Welsh clothing firm forced to stop using ‘Snowdonia’ after trade mark warning
A Welsh clothing firm has been forced to stop using the word “Snowdonia” after a trade mark infringement warning.
Eryri Clothing, which was previously known as Snowdonia Eco Friendly Clothing, had used ‘Snowdonia’ on its products but recently received a ‘cease and desist’ letter from Manchester-based fashion chain JD Williams.
That firm has owned the trade mark for the name on clothing, footwear and headgear products since 2013. It was approved by the European Intellectual Property Office (IPO) and then automatically transferred to the UK IPO after Brexit, according to the Daily Post.
This means Eryri Clothing has to comply with the order to drop using ‘Snowdonia’ on its products.
In response the local firm decided to try to register ‘Eryri’ (Welsh for Snowdonia) as a trade mark under the same clothing category in order to “play them at their own game”.
But this request has been rejected by IPO, which told it that the application is “not acceptable”. IPO says ‘Eryri’ would “not be perceived as a trademark by the average customer and would instead be perceived as an indicator that the items of clothing were produced or designed or sold in Eryri/Snowdonia”.

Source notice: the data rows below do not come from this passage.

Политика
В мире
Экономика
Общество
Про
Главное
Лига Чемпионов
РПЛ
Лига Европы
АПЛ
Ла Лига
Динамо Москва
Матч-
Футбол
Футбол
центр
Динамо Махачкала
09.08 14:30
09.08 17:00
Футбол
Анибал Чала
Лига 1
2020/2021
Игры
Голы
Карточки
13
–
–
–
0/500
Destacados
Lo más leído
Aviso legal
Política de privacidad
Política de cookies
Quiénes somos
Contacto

On social media Eryri Clothing said: “So an English company can trade mark Snowdonia and close down a small Welsh business but a small Welsh business can’t trade mark Eryri for clothing purposes only.”
It has also thanked its supporters on social media since it shared the news about the trade mark issue: “We are absolutely overwhelmed by the support we have received in less than 24 hours from customers, followers, creators and independents around the World! We cannot thank you enough.”

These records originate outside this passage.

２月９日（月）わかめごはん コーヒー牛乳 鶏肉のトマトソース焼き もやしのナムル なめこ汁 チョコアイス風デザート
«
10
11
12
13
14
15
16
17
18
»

The company is appealing the IPO decision on ‘Eryri’ and is seeking advice from Welsh Government and the Welsh Language Commissioner as does so.

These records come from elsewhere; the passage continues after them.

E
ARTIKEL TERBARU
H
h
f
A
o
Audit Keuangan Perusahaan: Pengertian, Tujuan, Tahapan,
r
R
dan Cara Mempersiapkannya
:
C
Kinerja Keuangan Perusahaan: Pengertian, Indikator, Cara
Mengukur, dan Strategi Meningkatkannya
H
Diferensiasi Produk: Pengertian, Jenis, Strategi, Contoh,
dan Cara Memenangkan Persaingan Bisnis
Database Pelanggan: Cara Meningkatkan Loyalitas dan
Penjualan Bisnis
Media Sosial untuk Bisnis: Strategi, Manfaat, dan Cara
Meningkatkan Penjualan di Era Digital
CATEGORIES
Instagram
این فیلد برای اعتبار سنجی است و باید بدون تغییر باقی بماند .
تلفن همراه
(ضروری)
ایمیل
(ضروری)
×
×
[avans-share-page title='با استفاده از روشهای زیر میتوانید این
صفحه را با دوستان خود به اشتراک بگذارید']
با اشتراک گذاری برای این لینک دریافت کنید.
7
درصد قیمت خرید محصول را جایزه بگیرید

IPO said: “Geographical place names are not automatically excluded for registration.
“In assessing whether any place name can function as a trade mark, we have to consider factors including the extent of any current association between the place name and the goods or services intended for protection, and the perception of those relevant consumers likely to encounter the sign when used as a trade mark.
“As part of this application process, we welcome the views of the applicant and any relevant information and evidence they may wish to provide.”